Lorsqu’une rente réversible au conjoint de 60 % est offerte, par exemple, « plusieurs régimes prévoient que ce sera financé par une réduction de la rente du participant », rapporte Simon Campagnoli, actuaire et vice-président de la firme SAI, spécialiste des régimes de retraite. Ainsi, les autres participants, dont les célibataires, ne sont pas désavantagés. Mais ce n’est pas systématique.

Beaucoup de régimes prévoient aussi une « garantie 10 ans » qui ne fait pas distinction entre les célibataires et les personnes en couple. Le régime verse aux héritiers choisis la rente promise pendant au maximum une décennie après la retraite. Supposons que vous prenez votre retraite à 65 ans, touchez une rente annuelle de 20 000 $ et mourez à 70 ans. Votre bénéficiaire touchera l’équivalent de cinq ans de rente, soit 100 000 $. Un célibataire peut généralement renoncer à cette garantie afin d’obtenir une rente plus élevée.

Dans le cas des régimes de retraite individuels (à cotisations déterminées, RVER, REER collectif), le statut matrimonial ne change rien au montant détenu dans le compte et disponible pour les héritiers. Le conjoint bénéficie toutefois d’un avantage fiscal de taille : la somme reçue ne sera pas assujettie à l’impôt.

Sylvie cotise justement à ce type de régime chez son employeur… rien pour apaiser son sentiment d’iniquité.
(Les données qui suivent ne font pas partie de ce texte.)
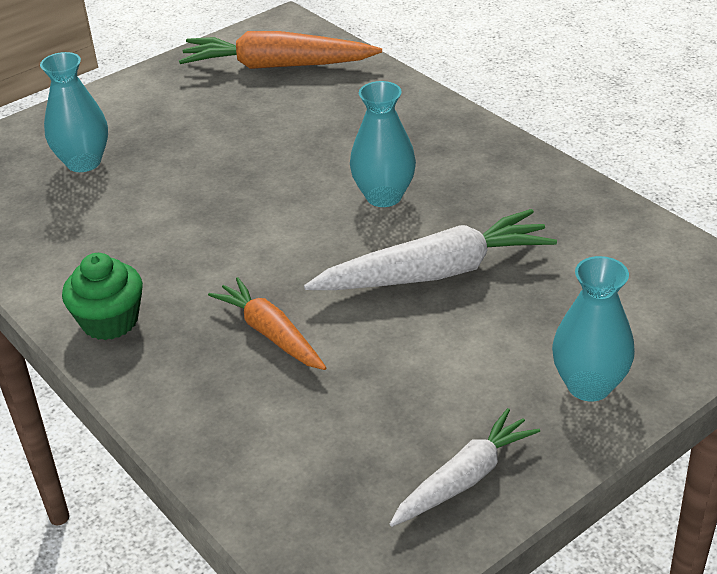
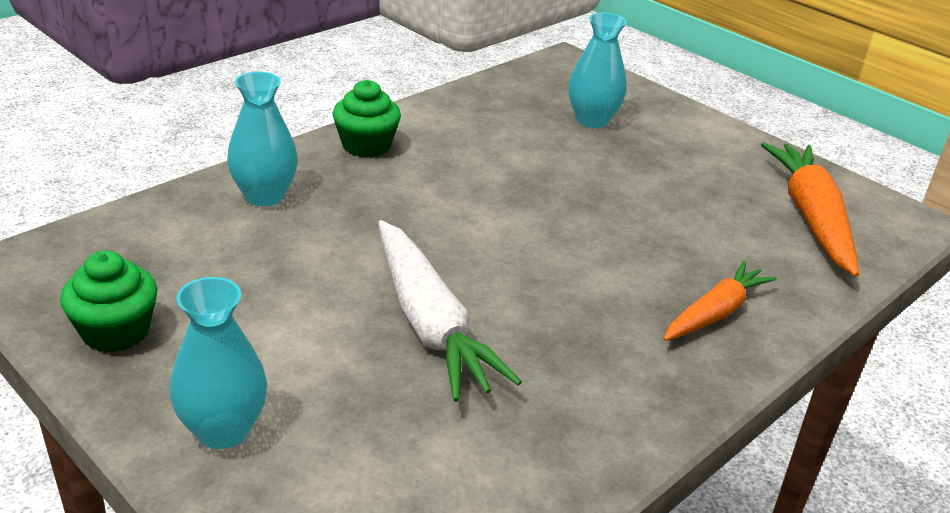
camera: 80 degrees right, 5 degrees down
orange carrot [208,277,327,370] -> orange carrot moved to [664,261,777,341]
turquoise vase [350,81,416,207] -> turquoise vase moved to [227,71,298,206]
white carrot [390,408,540,527] -> green cupcake [60,251,157,353]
Personne n’a parlé des célibataires lors des plus récentes consultations publiques sur le RRQ, l’hiver dernier. Mais rien n’empêche que le sujet soit à l’ordre du jour la prochaine fois, surtout si 19 % de la population le réclame.

En savoir plus
  • 2 001 078
    Nombre de bénéficiaires d’une rente de retraite RRQ (au 31 décembre 2021)
    377 071
    Nombre de bénéficiaires de la rente de conjoint survivant (au 31 décembre 2020). De ce nombre, 302 527 sont des femmes, et 74 544, des hommes.